We Move in Mysterious Ways
In a New York Times essay titled “The Mystical Catholic Tradition of Jon Fosse,” Christopher Beha writes:
The modern world’s true cultural divide is not between believers and unbelievers but between those who think life is a puzzle that is capable of being solved and those who believe it’s a mystery that ought to be approached by way of silence and humility … The most sincere believers I’ve known have also been the most humble … It may be that those who feel most powerfully the presence of God in their lives likewise feel most powerfully the impossibility of adequately capturing that presence in words. And it may be that those for whom God is not a symbol or a cudgel but a lived reality find this reality most mysterious.
Megan McArdle argues in The Washington Post that the world could use more jerks:
Almost no one believes the world needs more jerks … You’d have to be a bit of a jerk to suggest that we ought to have more of them … Allow me to introduce myself, then, as the jerk who thinks we need more jerks, particularly in knowledge-making fields such as journalism and academia—or at least the kind of people who get called jerks for saying things their colleagues don’t want to hear.

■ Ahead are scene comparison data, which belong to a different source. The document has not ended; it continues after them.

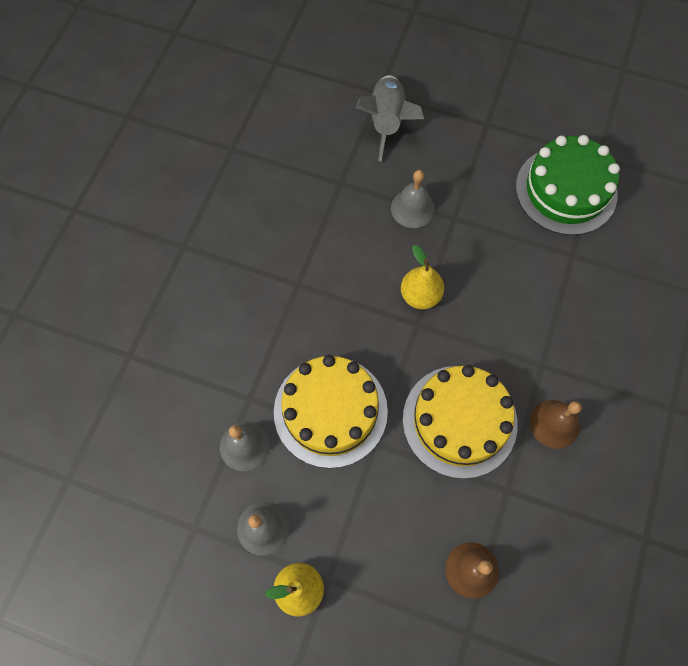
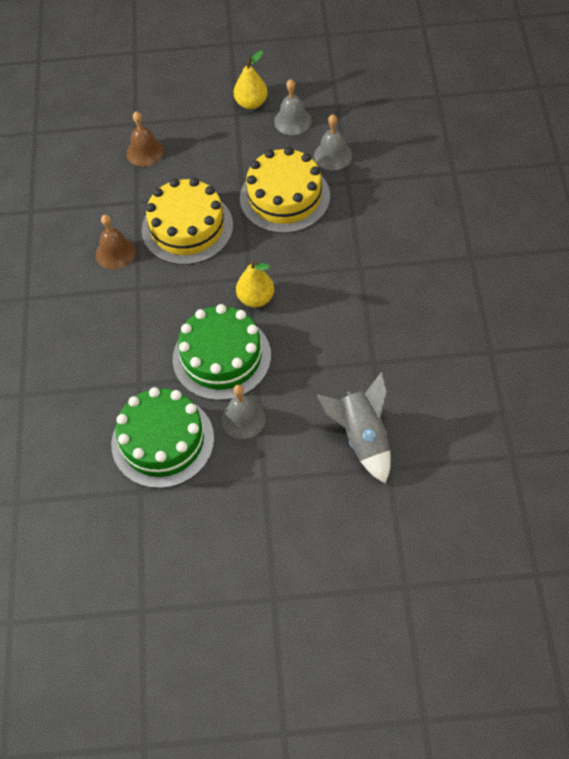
camera: 160 degrees right, 10 degrees down
grey bell [391,170,435,228] -> grey bell moved to [221,385,266,439]
none -> green cake [173,304,271,401]

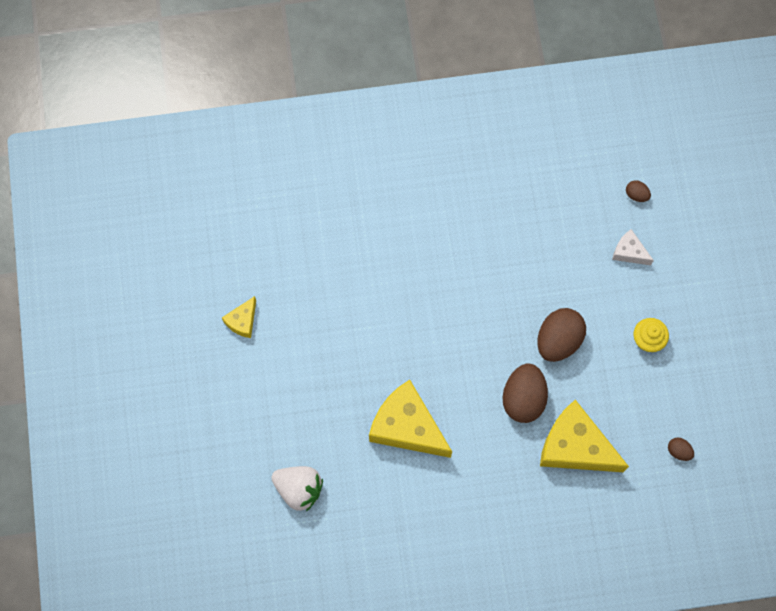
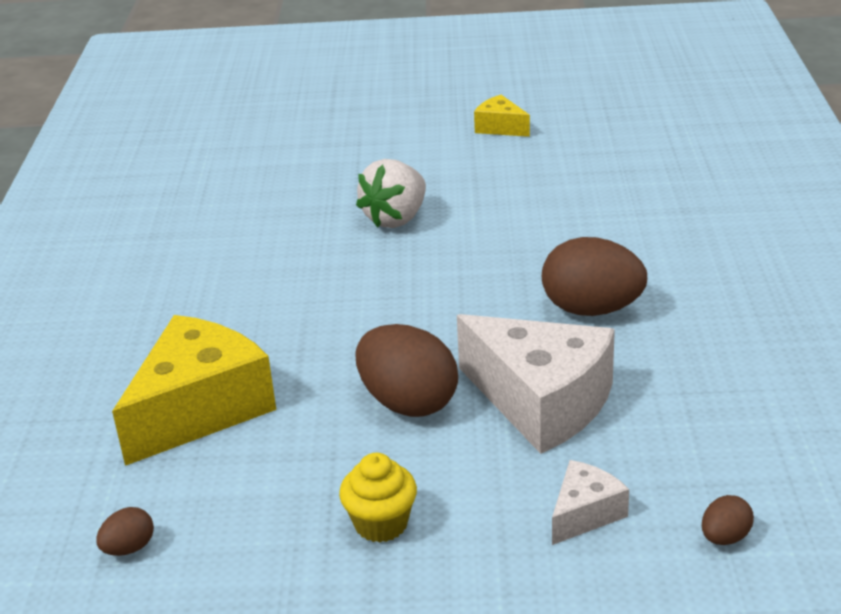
camera: 100 degrees right, 40 degrees down
white strawberry [271,466,323,511] -> white strawberry moved to [356,159,426,228]
yellow cheese [369,380,452,458] -> none
brown egg [503,364,548,423] -> brown egg moved to [542,237,647,316]
none -> white cheese [457,314,615,454]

These professions used to be sheltered workshops for those kinds of “jerks”: naturally distrustful folks who like asking uncomfortable questions … These character traits don’t make people popular at parties, but they might well help them ferret out untruths, deconstruct popular pieties and dismantle conventional wisdom. Jerks were never the majority, which would be chaos. But they were a teaspoon of leavening that kept social pressure from compressing the range of acceptable thought into an intellectual pancake: flat, uniform and not very interesting … Human resources departments have cracked down on all manner of jerk-ish behavior—including, of course, saying things that offend one’s colleagues. But if you’re in the truth business, all this niceness comes at a cost.